AIM OF THE EXERCISE
Swap each "Website" for "Internetseite" throughout the data below, reproducing every other part of the text unchanged and leaving the pictures out.

[Page-level text extractions]
* * *

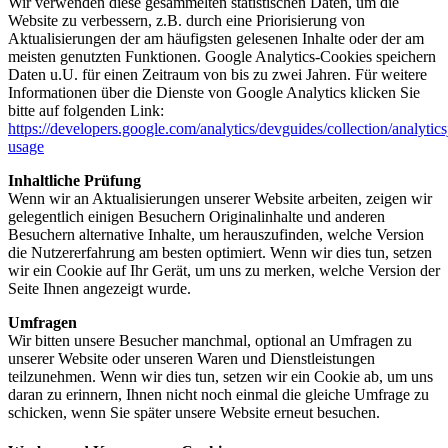
Wir verwenden diese gesammelten statistischen Daten, um die
Website zu verbessern, z.B. durch eine Priorisierung von
Aktualisierungen der am häufigsten gelesenen Inhalte oder der am
meisten genutzten Funktionen. Google Analytics-Cookies speichern
Daten u.U. für einen Zeitraum von bis zu zwei Jahren. Für weitere
Informationen über die Dienste von Google Analytics klicken Sie
bitte auf folgenden Link:
https://developers.google.com/analytics/devguides/collection/analytics
usage
Inhaltliche Prüfung
Wenn wir an Aktualisierungen unserer Website arbeiten, zeigen wir
gelegentlich einigen Besuchern Originalinhalte und anderen
Besuchern alternative Inhalte, um herauszufinden, welche Version
die Nutzererfahrung am besten optimiert. Wenn wir dies tun, setzen
wir ein Cookie auf Ihr Gerät, um uns zu merken, welche Version der
Seite Ihnen angezeigt wurde.
Umfragen
Wir bitten unsere Besucher manchmal, optional an Umfragen zu
unserer Website oder unseren Waren und Dienstleistungen
teilzunehmen. Wenn wir dies tun, setzen wir ein Cookie ab, um uns
daran zu erinnern, Ihnen nicht noch einmal die gleiche Umfrage zu
schicken, wenn Sie später unsere Website erneut besuchen.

* * *

SOLUTION FOR THIS PROBLEM
Wir verwenden diese gesammelten statistischen Daten, um die
Internetseite zu verbessern, z.B. durch eine Priorisierung von
Aktualisierungen der am häufigsten gelesenen Inhalte oder der am
meisten genutzten Funktionen. Google Analytics-Cookies speichern
Daten u.U. für einen Zeitraum von bis zu zwei Jahren. Für weitere
Informationen über die Dienste von Google Analytics klicken Sie
bitte auf folgenden Link:
https://developers.google.com/analytics/devguides/collection/analytics
usage
Inhaltliche Prüfung
Wenn wir an Aktualisierungen unserer Internetseite arbeiten, zeigen wir
gelegentlich einigen Besuchern Originalinhalte und anderen
Besuchern alternative Inhalte, um herauszufinden, welche Version
die Nutzererfahrung am besten optimiert. Wenn wir dies tun, setzen
wir ein Cookie auf Ihr Gerät, um uns zu merken, welche Version der
Seite Ihnen angezeigt wurde.
Umfragen
Wir bitten unsere Besucher manchmal, optional an Umfragen zu
unserer Internetseite oder unseren Waren und Dienstleistungen
teilzunehmen. Wenn wir dies tun, setzen wir ein Cookie ab, um uns
daran zu erinnern, Ihnen nicht noch einmal die gleiche Umfrage zu
schicken, wenn Sie später unsere Internetseite erneut besuchen.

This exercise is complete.